Honorable mention papers
EventPS: Real-Time Photometric Stereo Using an Event Camera
topic: photometric stereo imaging. Highlights: the paper showed a new method to create the estimated surface of a 3d-object under different lighting conditions with lower data requirements. It capable to processing data at 30fps in real world senarios.
The paper proposed a novel approach that uses event cameras for real-time photometric stereo, estimating surface normals from continuous radiance changes under varying lighting conditions. By leveraging the high temporal resolution and low bandwidth characteristics of event cameras, EventPS achieves comparable performance to traditional frame-based methods while significantly reducing data requirements. The method demonstrates real-time performance of over 30 fps in real-world scenarios, opening up possibilities for high-speed 3D reconstruction and other time-sensitive applications.
pixelSplat: 3D Gaussian Splats from Image Pairs for Scalable Generalizable 3D Reconstruction
topic: reconstruct 3D fields. Highlights: the paper showed a new method on 3D reconstruction, featuring real-time and memory-efficient rendering for training and fast 3D reconstruction at inference time.

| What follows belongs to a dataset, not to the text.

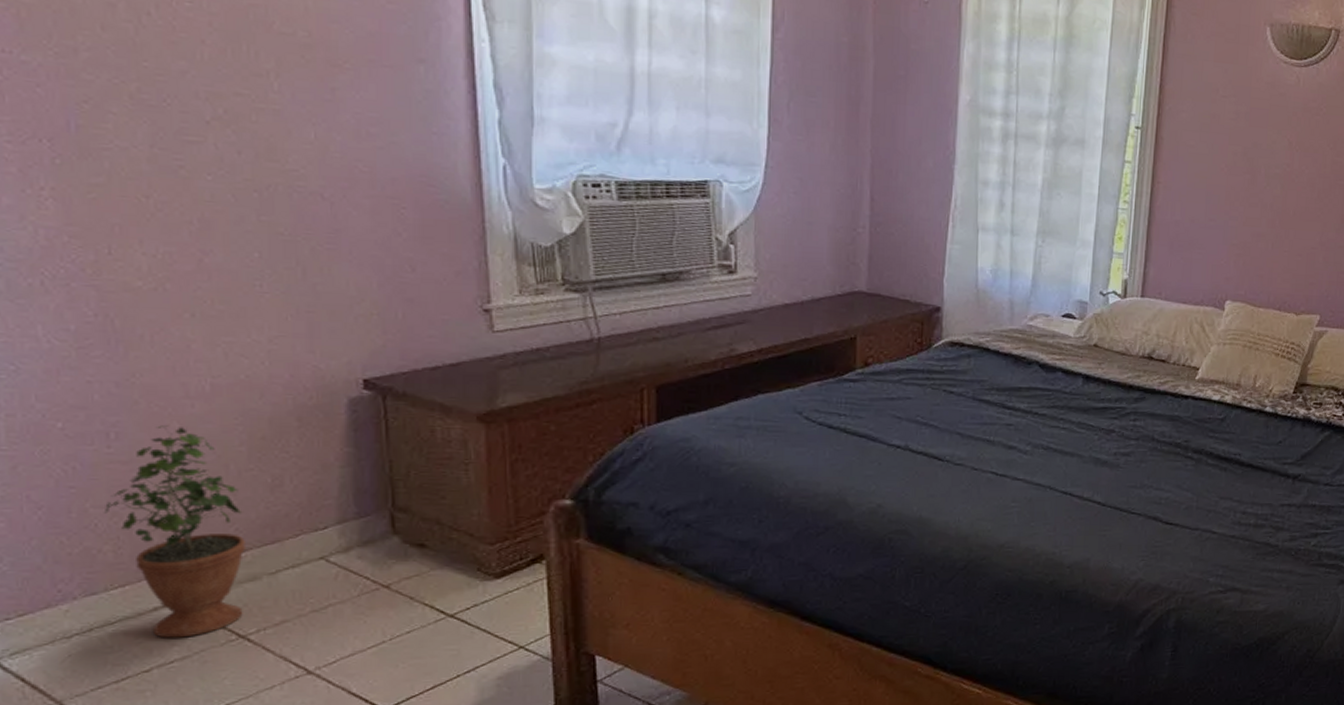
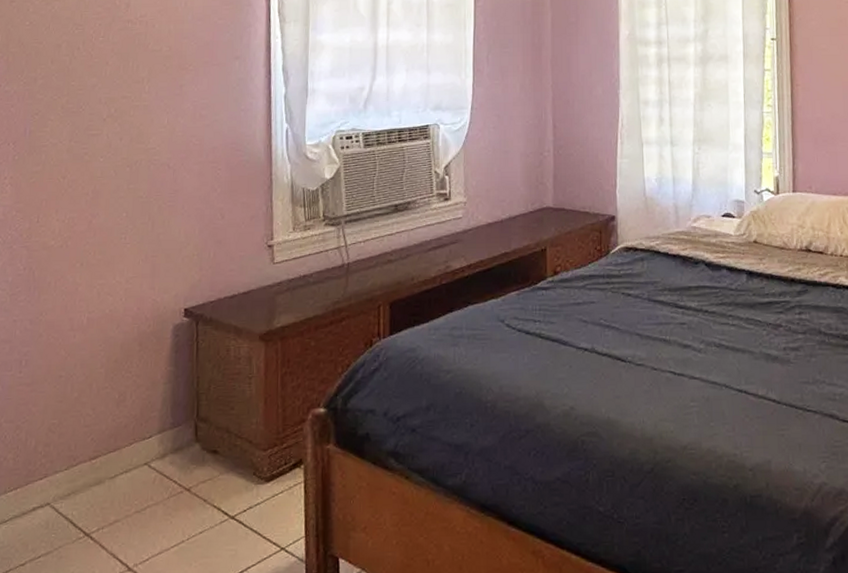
potted plant: present [103,425,245,638] -> none [11,353,97,535]

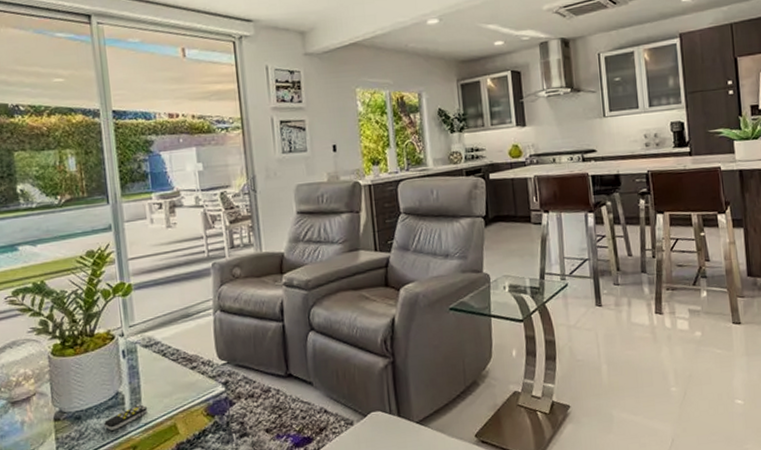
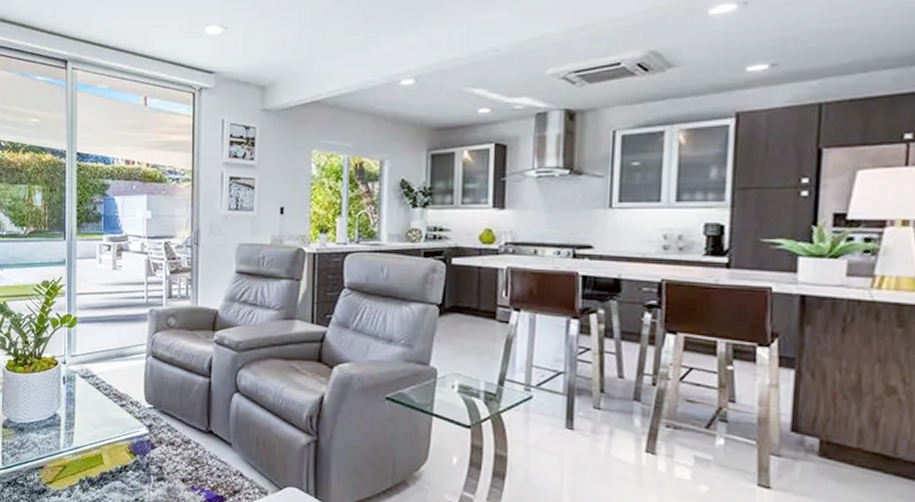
remote control: present [104,404,148,431] -> none [42,429,79,447]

The paper proposed a novel method that reconstructs 3D radiance fields using Gaussian primitives from just a pair of input images, enabling real-time and memory-efficient rendering for training and fast 3D reconstruction at inference time. The approach uses a multi-view epipolar transformer to resolve scale ambiguity and introduces a probabilistic prediction scheme for Gaussian parameters to overcome local minima issues. Experiments show that pixelSplat outperforms state-of-the-art light field transformers on real-world datasets while significantly reducing rendering time and memory usage, and producing an interpretable and editable 3D representation.